Cleaning the oven and thinking about Jane Austen may, at first glance, seem an oxymoron, but as I battled with seemingly irremovable burned-on grime, it appeared a suitable metaphor for a malaise spreading through the literary world: scouring the classics, re-inventing the déjà-vu.

Don’t get me wrong: I’m all in favour of the next film adaptation of Wuthering Heights or David Copperfield, but it seems to me that Classics Mania is spawning a new breed of literature: Classics Reinvention, whereby contemporary writers are commissioned to write sequels to, or radically review our well-loved favourites.

In the columns of the British press, we’ve seen a sparring match between writers Sam Leith and Elizabeth Day in The Observer over the so-called “Austen Project”. For those not in the know, this HarperCollins publishing initiative involves six novelists reworking Austen’s oeuvre for the 21st century. Joanna Trollope has just published (and note the ampersand) Sense & Sensibility; out soon are Val McDermid’s Northanger Abbey, Curtis Sittenfeld’s Pride and Prejudice and Alexander McCall’s Emma.

Leith is all in favour – there’s nothing wrong with dressing an old aunt in new clothes, he says, citing Bridget Jones as the obvious pastiche-to riches phenomenon . Day, however, is scathing. “I’d much rather read a new book….containing inventive ideas and new ways of seeing human behaviour than a novel that is constrained by someone else’s plot devices handed down through the centuries.”, she writes.  “I don’t need to read about Mr Knightley listening to Arctic Monkeys on his iPod to be convinced that Jane Austen is ‘relevant’. I already know she is.”

There are in fact two ideas here.

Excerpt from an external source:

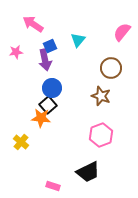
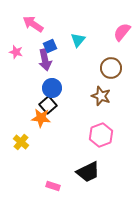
pink star: rotated 24 degrees clockwise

The first stream is the homage novel, inspired by a piece of fiction, but remaining highly original, with its own take on character and plot.  Although I’m not a Helen Fielding fan, Bridget Jones clearly falls into this category.  So does a work such as Zadie Smith’s fabulous On Beauty which revisits Howard’s End in a completely individual way.

A few years ago, BBC TV produced a superb series where a number of Shakespeare comedies, including Much Ado About Nothing, The Taming of the Shrew and A Midsummer Night’s Dream were re-interpreted for today. Although plotlines were subscribed to in principle, the writers enthusiastically fitted them to contemporary mores, so they became free-standing works of art.

The second stream is where pure spin-offs or sequels of original works are written, which I have greater difficulty accepting. It’s all very well to say such books acquire a separate personality and should be judged accordingly but why tamper with what already works? Cynically, this seems to be an exercise in pure greed and commercialism, with publishers and the media cashing in on our seemingly unending appetite for much-loved classics.

There was a ghastly reworking of Pride and Prejudice on television a few years ago called Lost in Austen where a modern day London gel time-travels  back to the 19th century and finds herself living and acting out the role of Elizabeth Bennett. It was so unbelievably awful that I can’t recall it now without shuddering.  As a spoof, it was crass beyond belief and seemed to me to be merely exploitative, with no artistic merit whatever.

It’s not only Austen, of course.  David Benedictus has revisited Winnie-the-Pooh. This year, Sebastian Faulks has given birth to a new Bertie Wooster and William Boyd has launched a revamped 007. I’m sure that the authors who have been commissioned to write these “new” works have done so with respect, a high level of craft and great intelligence. And yet, and yet, I remain unconvinced. I truly enjoy the work of Sebastian Faulks but  have absolutely no interest in  a 21st century version of Jeeves.  I’ll keep on reading Wodehouse as I’ve always done.